Test::XT - Best Practice for Author Tests

Alias on 2009-04-18T05:36:43

Ever since Test::Pod and friends introduced the idea of Author Tests (also sometimes known as Extended Tests), they've been adopted with enthusiasm by many CPAN authors. Particularly authors with zealot'ish tendencies.

But the use of these tests have been plagued by the problems that accompany ideas driven by theory rather than engineering. They are most commonly problems caused by failing to make compromises. Or by my favourite enemy, the Conflict of Interest.

The problems started with authors treating these extended testing dependencies like regular test dependencies, and having the tests runs unconditionally.

This isn't a big surprise. These were tests, tests mean dependencies, and tests should be run. This line of thinking makes perfect sense. But only in the short term.

Dependencies rot in the same way code rots.

Bugs are uncovered, authors make mistakes, bad releases sometimes get out the door. Sometimes these mistakes don't get fixed for a long time.

All tests are considered critical by CPAN clients. The judgement call they make is that any bug important enough to make a test fail is important enough to prevent installation, so that users aren't tricked into using something that will fail for them in the future, after they've put a lot of effort into integrating it.

In pretty much every case, this judgement call doesn't apply to the extended tests.

A POD bug, a misformatted META.yml, or a bad "use 5.005" declaration almost always has zero functional impact on the user once the module passes the regular tests and installs correctly.

An attitude that the user somehow owes the author a debt and should run the author's tests to help the author isn't valid, because it ignores proportionality. Helping the author fix a POD bug at the cost of not being able to use a module at all is an unfair exchange. Fortunately, this attitude is one that few people now hold.

A related but more subtle problem is the running of tests under AUTOMATED_TESTING. This is generally a more positive thing to do, because a failure of the tests on CPAN Testers doesn't hurt anyone directly.
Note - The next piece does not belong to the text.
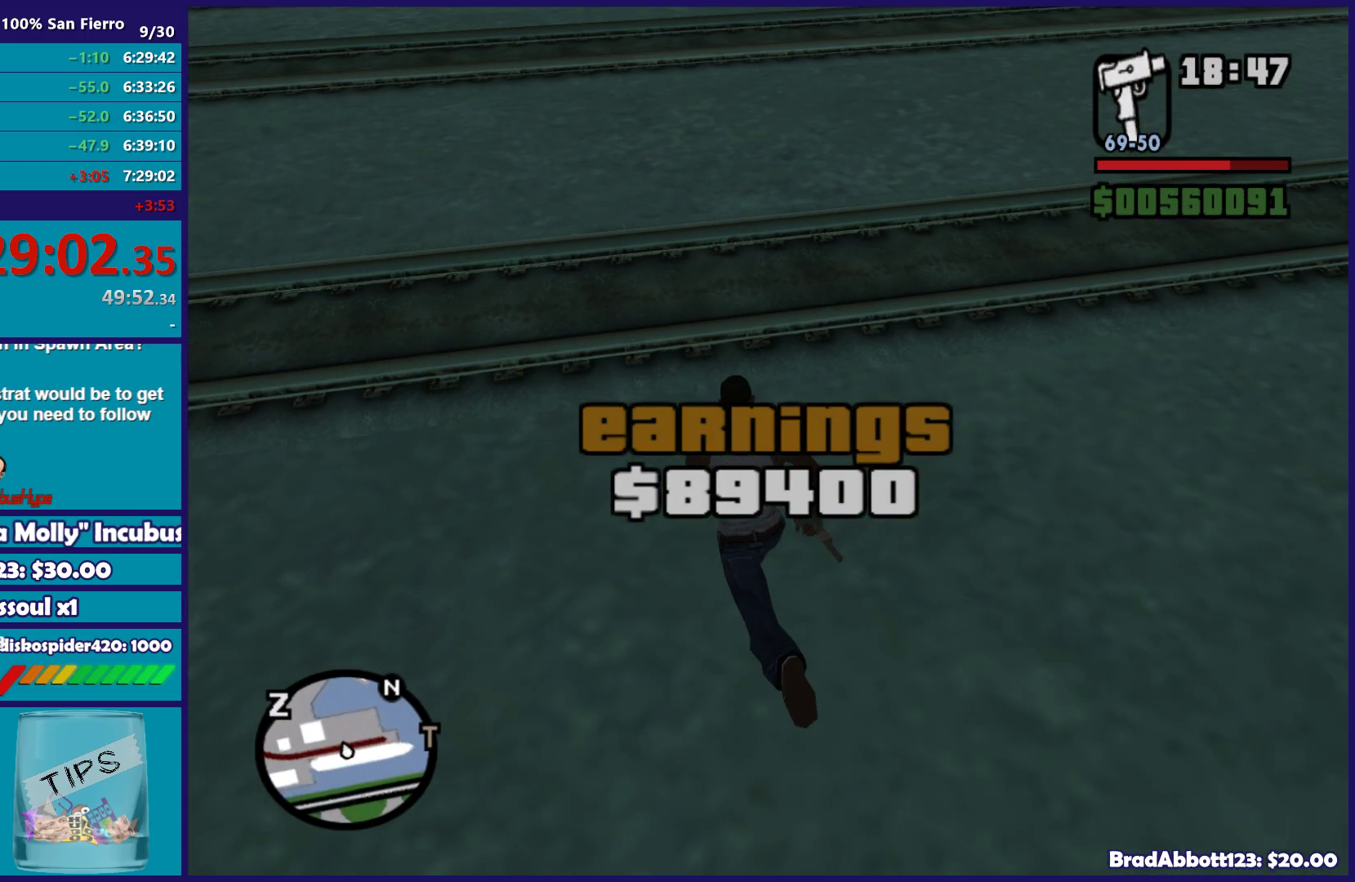
{"buttons": [], "left_stick": "up-left", "right_stick": "center", "button_events": [[133, "A", "down"], [217, "A", "up"], [333, "A", "down"], [433, "A", "up"]]}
But even under automated testing, you probably shouldn't be declaring the extended test modules as dependencies. If you insist on installing dependencies on automated testing platforms, then you can actually decrease the testing of your module.

Unusual and interesting platforms are both the most valuable testing runs you will get, and the most likely to have one of the extended dependencies fail.

The trade off you are really making when you install dependencies on AUTOMATED_TESTING is to increase the intensity of testing at the cost of diversity of testing.

The final mistake is that in some cases people are still specifying the dependencies when running under RELEASE_TESTING (the equivalent of the AUTOMATED_TESTING flag for authors).

I assume this is being done either as a convenience for the authors, or to enhance documentation. This isn't as big a deal as the other two environments, but putting RELEASE_TESTING dependencies into your Makefile.PL can result in having those dependencies end up in the public META.yml file for the module.

This has no functional impact, but for software that is processing the dependency graph of the entire CPAN, it creates false edges in the dependency graphs that don't reflect the actual test dependencies. By leaving the dependencies out of the META.yml file, analysis algorithms that run on top of the dependency graphs will be able to form better conclusions.

If the META.yml specification supported some form of release_requires dependency, then they would belong there. But since we don't have that, it's better to leave the dependencies out completely.

To deal with these problems comprehensively we can apply the following behaviour.

1. Extended tests should always check the version of the test module they are using and only run if the module is new enough.

2. Never specify extended testing dependencies in Makefile.PL or META.yml.

3. When running in an end-user installation environment, never run extended tests.

4. When running in an automated testing environment, only run the extended tests if the test modules are already installed and are a new enough version.

5. When running in an author/release environment, always run the tests but don't specify dependencies and allow the tests to crash/fail if the dependencies are not installed.

Pending the creation of some kind of release_testing dependency in META.yml or other changes in the CPAN testing architecture, these rules provide the best compromise between installability, coverage, and diversity across all three testing environments.

You can see an example of these test rules in action here.

http://cpansearch.perl.org/src/ADAMK/Algorithm-Dependency-1.110/t/98_pod.t

To help authors, toolchain modules, and code generators produce better author tests, I've created Test::XT.

Test::XT generates test files that follow the pattern described above.

It can be used to both generate tests for arbitrary extended testing modules, and also provides prebuilt patterns for the three extended testing modules that I use myself.

I hope to expand this set to cover all of the main extended testing modules (you are welcome to commit code for additional extended testing modules to the module yourself).